Your recent editorial depicting Dr. Kevorkian as a bandit in medical attire crosses the thin line of semantics. You equate his work with homicide and murder. Murder is killing with premeditated malice.
He has shown no malice; he simply wants to relieve intense and incurable suffering.Perhaps your editor needs experience in these matters. If he were supporting a dear, suffering soul he would get the same feeling that General Custer had at the Battle of the Bighorn - the arrows pierce you from every angle.
The frontal attack is led by the hospitals. They charge you at least $1,000 a day, of which $300 goes to pay the bills of deadbeats who won't pay - if you can imagine that gross unfairness! The rest homes shoot from the side and raise their rates annually several times the rate of inflation. Then the physicians attack. Most are noble but practice assisted-suicide anyway when they pull the plug on a terminal patient and let him or her die. Their rates continue to climb. The pharmacies gain as well.

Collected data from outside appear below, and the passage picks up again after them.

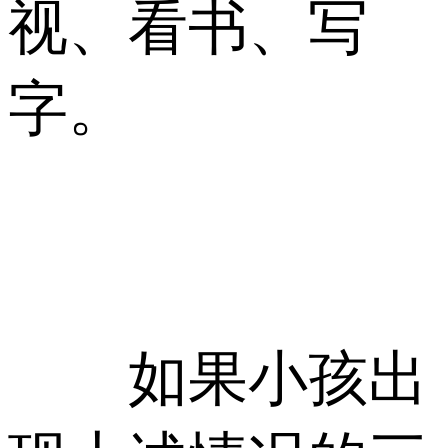
视、看书、写
字。
如果小孩出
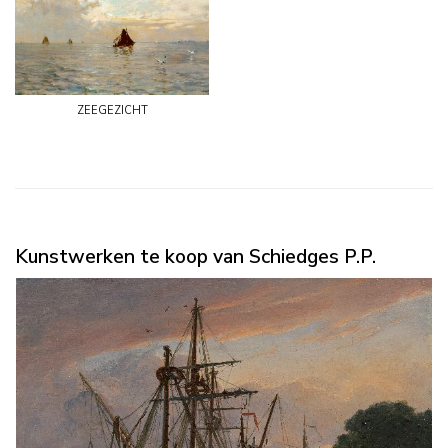
zeegezicht
Kunstwerken te koop van Schiedges P.P.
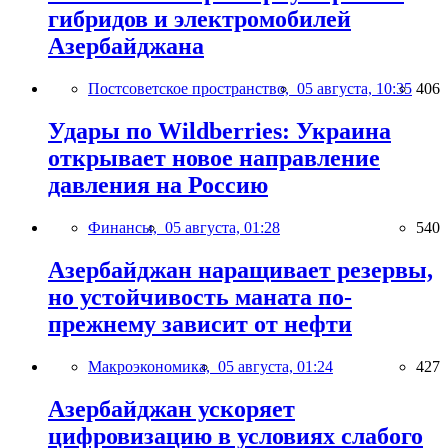
гибридов и электромобилей
Азербайджана
Постсоветское пространство,
05 августа, 10:35
406
Удары по Wildberries: Украина
открывает новое направление
давления на Россию
Финансы,
05 августа, 01:28
540
Азербайджан наращивает резервы,
но устойчивость маната по-
прежнему зависит от нефти
Макроэкономика,
05 августа, 01:24
427
Азербайджан ускоряет
цифровизацию в условиях слабого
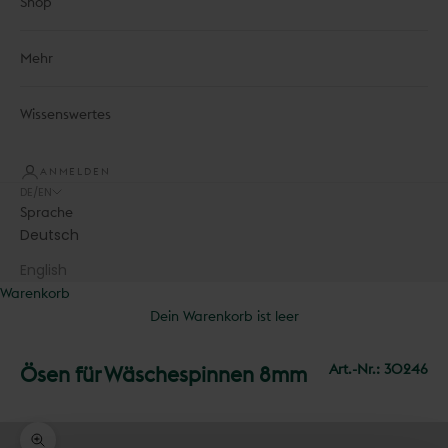
Shop
Mehr
Wissenswertes
ANMELDEN
DE/EN
Sprache
Deutsch
English
Warenkorb
Dein Warenkorb ist leer
Art.-Nr.:
30246
Ösen für Wäschespinnen 8mm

There you stand, like Custer, and have no defense. "Most of us will spend 85 percent of our life's savings on health care during the last six months of our lives," claimed one expert. However, your editor has a point: If Dr. Kevorkian did not give adequate consideration, he could become a cruel killer.
That is a big maybe because he has not shown such a tendency. His attorney accompanies him on each case. The courts have examined his procedures carefully and have found no wrongdoing.
Why not stay calm and not be so anxious to put a good man down? He is simply trying to relieve suffering, not only for the patient but for all us "General Custers," too.